Weekly Market Recap and Tom's Take, July 24, 2020

Soybean Field Wsign


September corn futures lost 1 3/4 Friday, ending at $3.26 1/4 and down 6 3/4 from last Friday’s close. December corn lost 1/2 cent today, ending at $3.35, and that is 4 3/4 lower week-on-week, giving up almost all of 5 cents gained last week.

November beans were down 3/4 at the close, at $8.99 1/4, but up 4 1/4 for the week. January soybeans were down 1/4 today, closing at $9.04 3/4, gaining 5 1/2 from last Friday.

The big story this week was kind of hard to pinpoint. I don’t remember a week in the past couple of years, where there was so much “information” and yet no BIG “news”. For the week, corn prices dropped about a nickel, and soybean prices gained about a nickel. It just feels like a continuation of much of the same information we’ve been looking at for several weeks now. This week we saw:

  • Strong corn exports, weak soybean exports.
  • Local areas of the state missing rains.
  • Much of the rest of the state and country getting beneficial rains.
  • Are we headed for record production or a let-down? It really depends on the exact location of the field or fields you are talking about instead of a general swath of a state or two. 

For more information about factors impacting corn and soybean prices, check out our free weekly podcast: https://landusexperience.podbean.com/

What to watch for/Upcoming Events:

  • Today, we wrapped up the pricing period for our averaging contract for soybeans. We’ll have full details available next week. 
  • August 12th is the next WASDE report. 
  • This day in history shows that July 24, 1956 was the last performance of the comedy duo of Martin and Lewis. Many of the younger people probably know Jerry Lewis as the long-time, 44 year host of the Labor Day Muscular Dystrophy telethon or from his movies. Dean Martin is probably best known as a singer and actor. But, in their day, these 2 were THE most popular live act there was, generating Beatles-type attention, long before the Beatles were even thought about. 

Tom’s Take:

This week I spoke with a farmer that was unhappy with his local bid in comparison to a bid at another location in his area. His specific complaint was that the difference between these two points on the map should “always” be the same. I’ve heard this issue many times before. And at the risk of seeming unsympathetic, I feel like I need to address that thought. 
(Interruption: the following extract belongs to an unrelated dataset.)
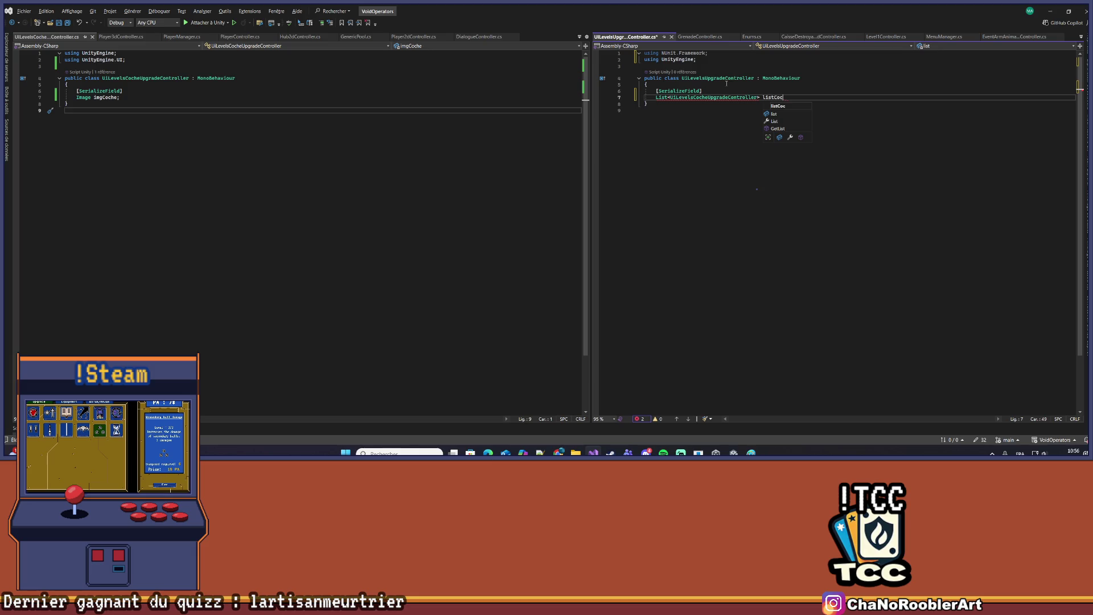
{"action": "type", "text": "hes;"}
{"action": "key", "text": "ctrl+s"}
In order to try to put this into perspective, let’s look at a real-life situation between 2 locations that are outside of the Landus territory. If you’ve read anything from me before, you’ve probably seen something about my Dad’s elevator. Up until now, I don’t think I’ve mentioned where that facility was located. But, let’s go there. Just get on Highway 30 and go to the last town to the west in the state of Iowa. You’ll be in Missouri Valley. Maybe you’ve been through there at some point. Dad owned the elevator on the west end of town. For the past 25 years, there has been a corn processing facility less than 15 miles away in Blair, Nebraska. At times, the bid in Missouri Valley is relatively close to the bid in Blair, Ne., especially during Harvest. Our elevator could hold about a million and a half bushels of corn. The plant in Blair can hold about 3 million. No problem during Harvest, we’re both going to do what we can to get filled up at Harvest. The problem comes during the rest of the year. Our elevator might handle a total of 2 million bushels per year. The plant in Blair has a demand in excess of 100 million bushels per year. So, does it make sense that the spread between these 2 should be a constant number? No, it does not. The place with the higher demand is generally going to move their bids around a lot more to start (and/or stop) grain movement as needed. 
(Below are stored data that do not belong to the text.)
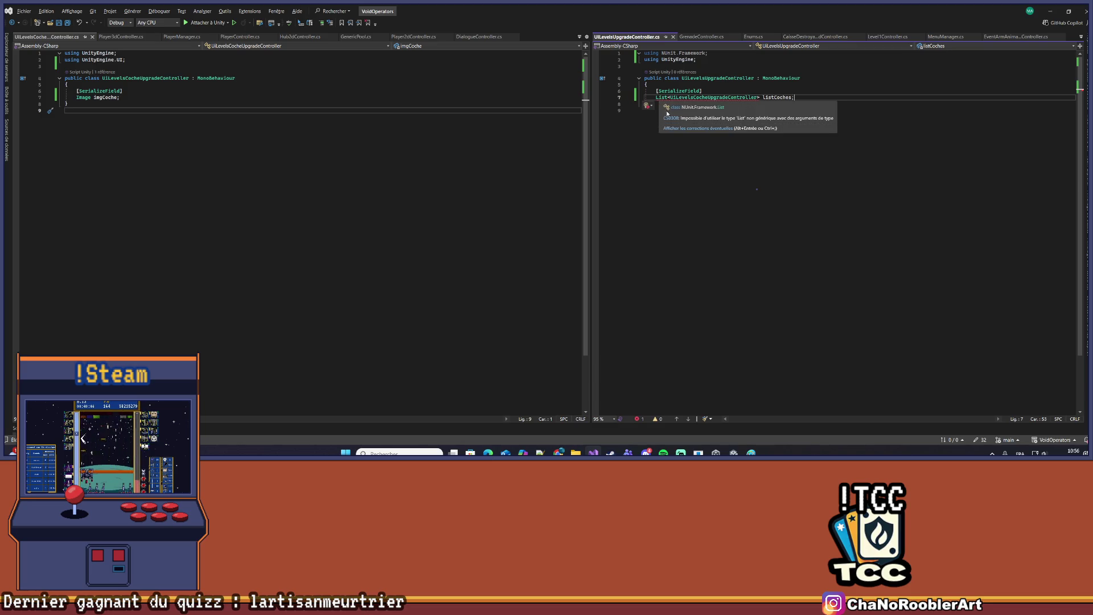
{"action": "key", "text": "ctrl+period"}
{"action": "key", "text": "Escape"}
{"action": "left_click", "coordinate": [675, 118]}
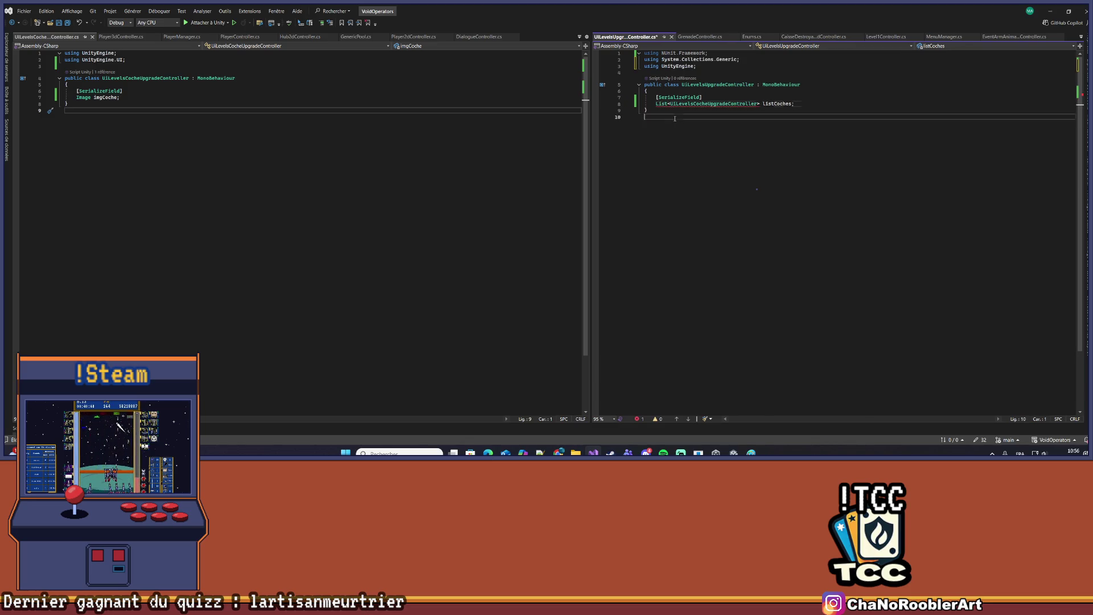
{"action": "left_click", "coordinate": [141, 101]}
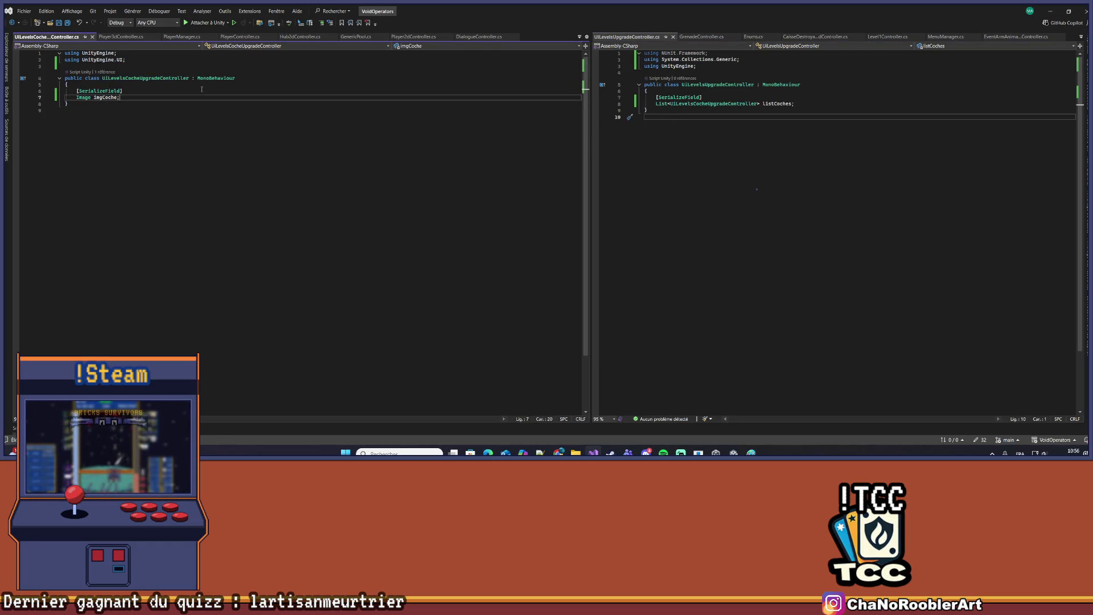
Duplicate the imgCoche field as a serialized Image imgCocheFill and save the Coche script
{"action": "key", "text": "shift+Up"}
{"action": "key", "text": "shift+Home"}
{"action": "key", "text": "ctrl+d"}
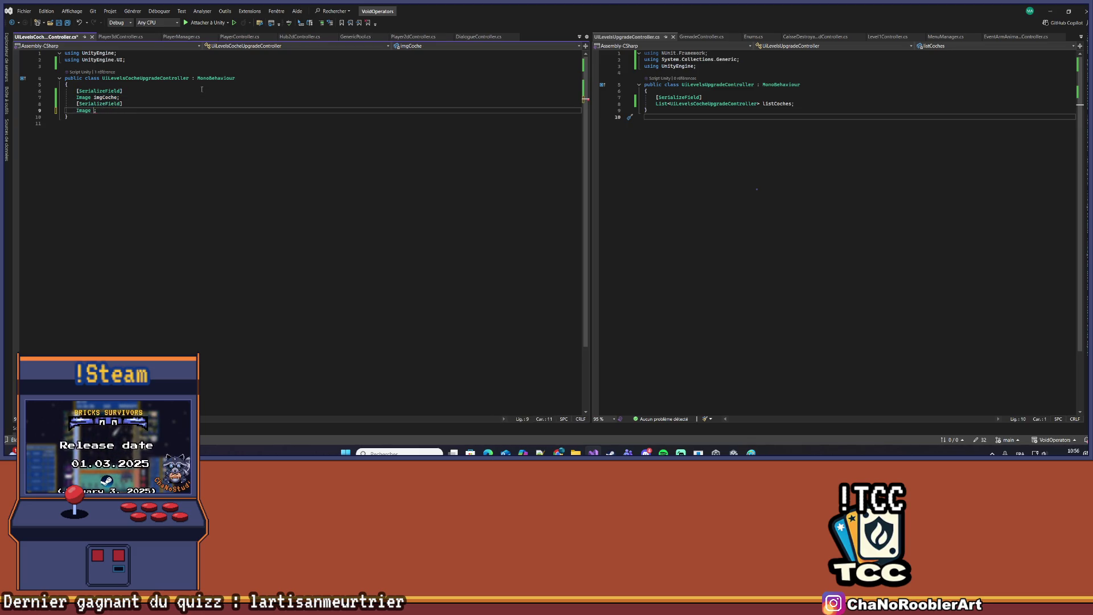
{"action": "type", "text": "mgCo"}
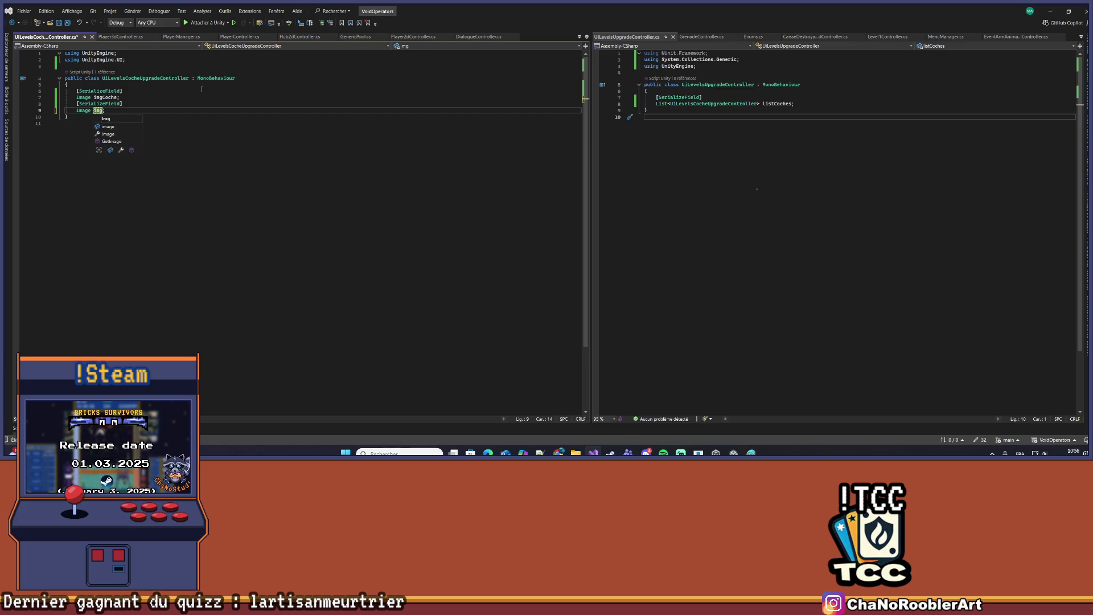
{"action": "type", "text": "cheFill"}
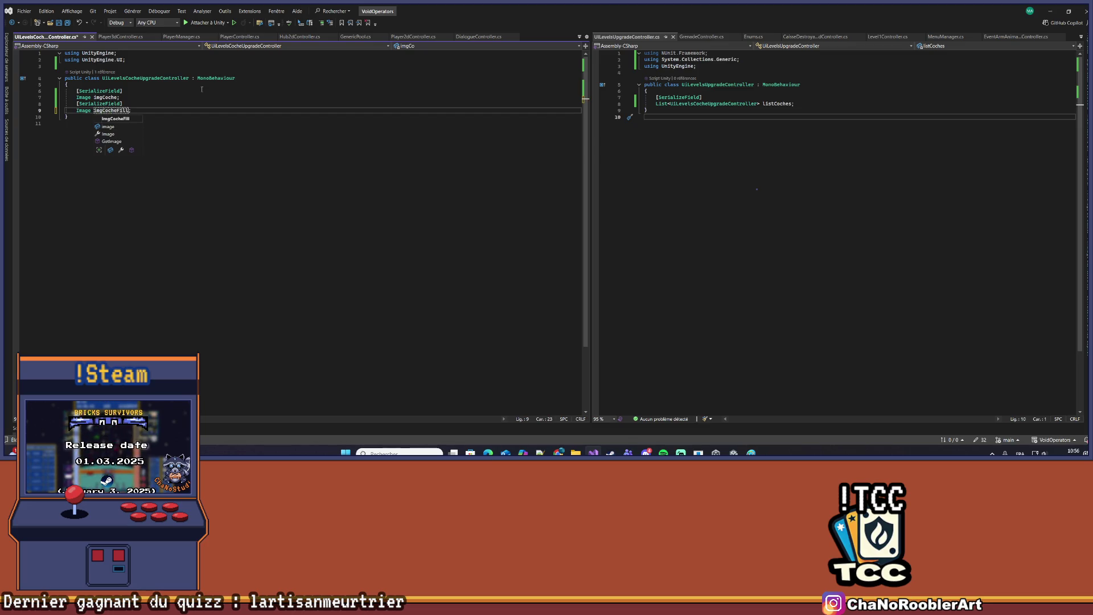
{"action": "key", "text": "ctrl+s"}
{"action": "left_click", "coordinate": [165, 110]}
I mentioned to the farmer I spoke with that the only way to lock in the spread is to sell at the time that the spread is where you expect it to be or want it to be. In his specific case, the 2 locations have the exact same bid for October 2020 delivery. So, the way to “lock-in” that spread, is to make a sale or sell at delivery.
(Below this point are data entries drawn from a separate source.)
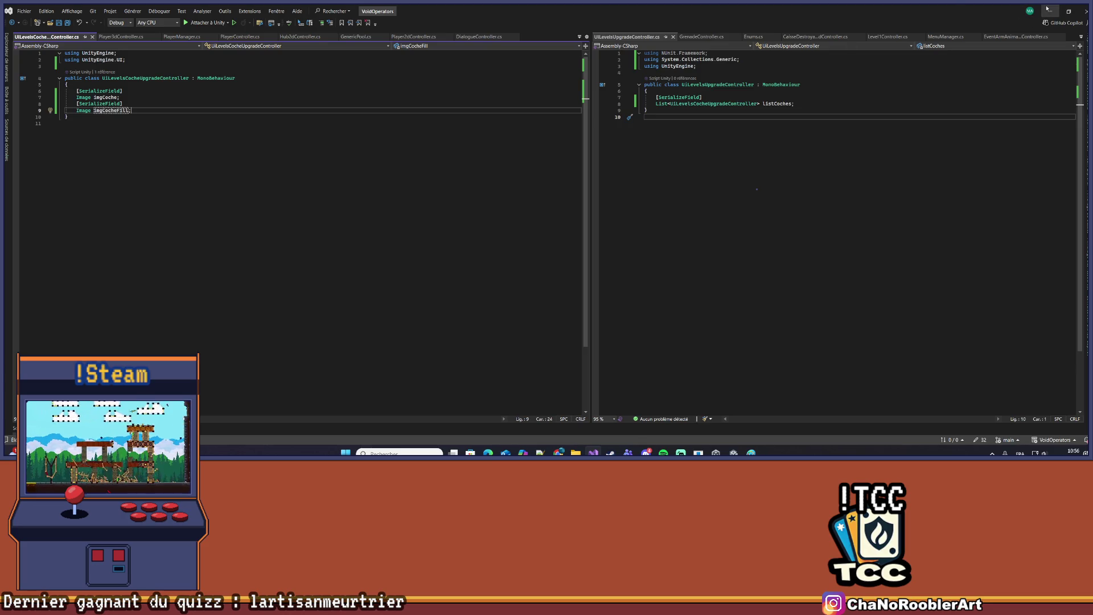
{"action": "key", "text": "alt+Tab"}
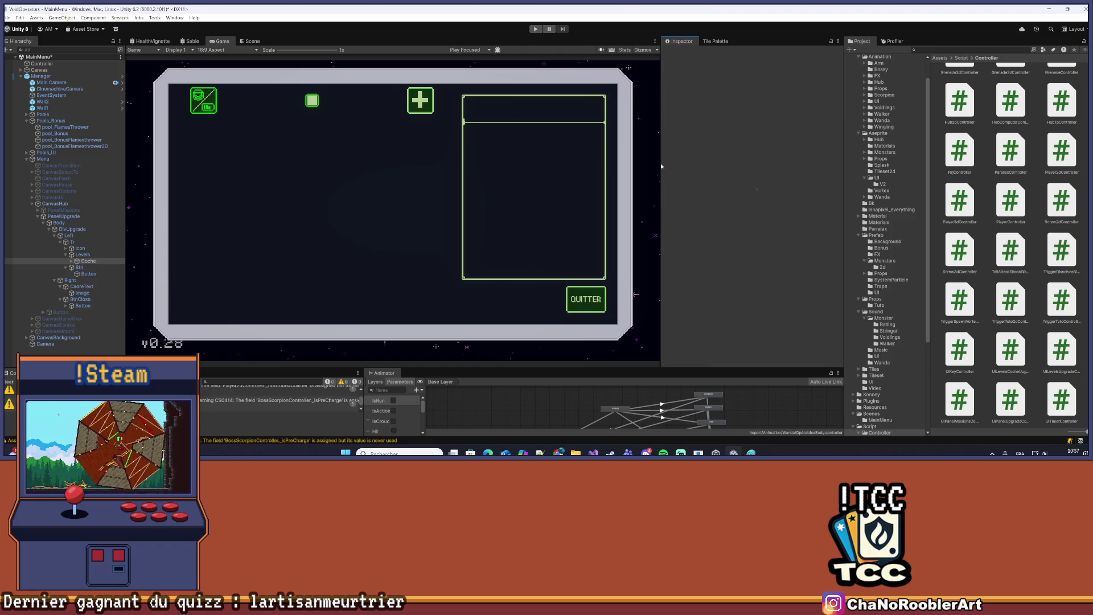
Assign Coche's Image child to Img Coche and Fill child to Img Coche Fill, then duplicate Coche
{"action": "left_click", "coordinate": [73, 261]}
{"action": "left_click_drag", "start_coordinate": [93, 267], "coordinate": [783, 186]}
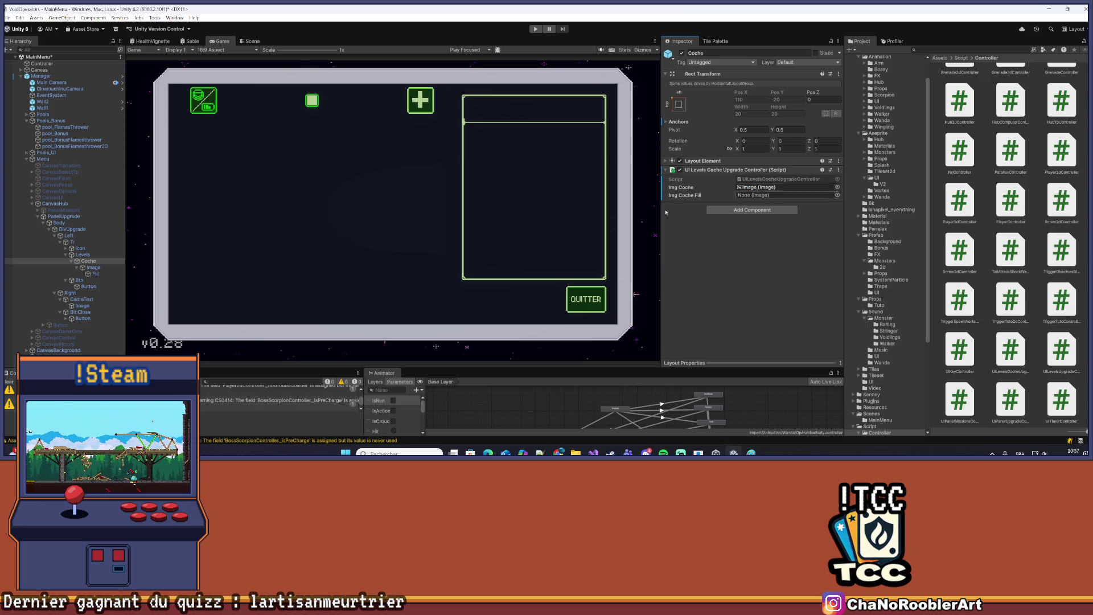
{"action": "mouse_move", "coordinate": [95, 274]}
{"action": "left_mouse_down"}
{"action": "mouse_move", "coordinate": [627, 228]}
{"action": "mouse_move", "coordinate": [785, 195]}
{"action": "left_mouse_up"}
As I’ve thought about this more since our conversation, it has occurred to me that there is another way to “lock-in” that spread, especially if you want to retain ownership. That would be through an Extended Price contract. This is very similar to “selling cash and buying the board” that many of you have probably heard about in the past. With our Extended Price contract, you make the cash sale, and then decide if you want to remain in the market through February, April, or June. If you want coverage through June, we’d fix your futures portion against the July futures. If they rally and you re-price, you’ll gain from your initial price. If the July futures drop and you re-price, you’ll lose from your initial price. This is becoming a much more popular contract lately, mostly because it stops storage, keeps you in the market, AND can be used to generate a 70% cash advance. It takes a little time to understand it, so if you have an interest, we’d encourage you to make an appointment with your local Grain Marketing Advisor well ahead of Harvest. We want you to understand it completely before you enter into this contract or really any marketing alternative we offer.